Diagnostic Studies And Procedures
The first step involves trying to identify organic causes. The physician will ask the parents about any symptoms, previous illnesses, and family history of genetic diseases, also the baby’s feeding habits. She might inquire about some aspects of the mother’s pregnancy her diet and whether she smoked or used drugs or alcohol. The baby will then be examined. In diagnosing failure to thrive, a doctor uses established medical standards for weight, height, head circumference, hand size, and skeletal development. He may test the child’s hearing and vision and also order blood, urine, and X-ray studies. If there appear to be no organic abnormalities, the doctor usually concentrates on identifying psychological factors that could be contributing to the baby’s delayed development. He asks the parents to describe the home environment and observes the interaction between the mother and her baby. Looking for signs of emotional deprivation or inadequate attachment, the physician notes whether or not the baby makes eye contact with the mother, responds to being held and spoken to, and takes any interest in the surroundings. Typically, a child who fails to thrive is listless and withdrawn, and does not respond to cuddling and other stimuli. The youngster may engage in repetitive motions, such as banging its head or rocking back and forth.
Any underlying medical problem an illness or congenital defect-must be treated. A severely malnourished child may be hospitalized for special feeding, possibly including intravenous fluids and nutrients.
Successful treatment often necessitates a team effort by health professionals and alternative practitioners.
Parents who need to improve their relationship with an unusually demanding baby may require special therapy. A social worker or family therapist might make a home visit to study family dynamics and suggest ways to improve the relationships between the parents and between each parent and the child.
A diet that provides the protein and calories needed for proper growth and development is critical in overcoming failure to thrive. Consulting a nutritionist experienced in treating infant feeding problems may be necessary to make sure that the baby’s diet is sufficient.

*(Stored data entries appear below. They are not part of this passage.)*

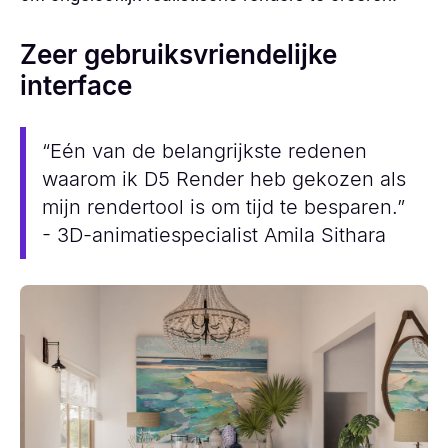
Zeer gebruiksvriendelijke
interface
“Eén van de belangrijkste redenen
waarom ik D5 Render heb gekozen als
mijn rendertool is om tijd te besparen.”
- 3D-animatiespecialist Amila Sithara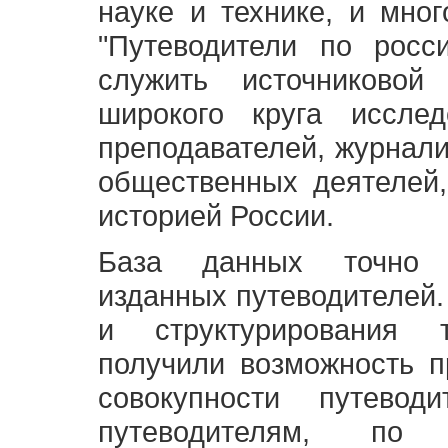
науке и технике, и мно
"Путеводители по росс
служить источниково
широкого круга исслед
преподавателей, журнали
общественных деятелей,
историей России.
База данных точно 
изданных путеводителей.
и структурирования т
получили возможность п
совокупности путевод
путеводителям, по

Often, a listless, malnourished child lacks appetite and must be encouraged to eat frequent, calorie enriched meals. If finances are a factor, the nutritionist can help the parents to enroll in assistance programs and can instruct them in how to provide nourishing foods at low cost.
Physical and Occupational Therapy
Professionals in these specialties can guide parents in setting up stimulating activities to foster the child’s emotional and intellectual development.
If failure to thrive is rooted in the parent child relationship, joining a self help group composed of parents with similar problems can be a source of support and understanding.
Other Causes of Retarded Growth
Cystic fibrosis, malabsorption disorders, esophageal disorders, anemia, thyroid disorders, congenital heart defects and other anomalies, and HIV and other infections are among the many organic conditions that may account for a baby’s failure to thrive.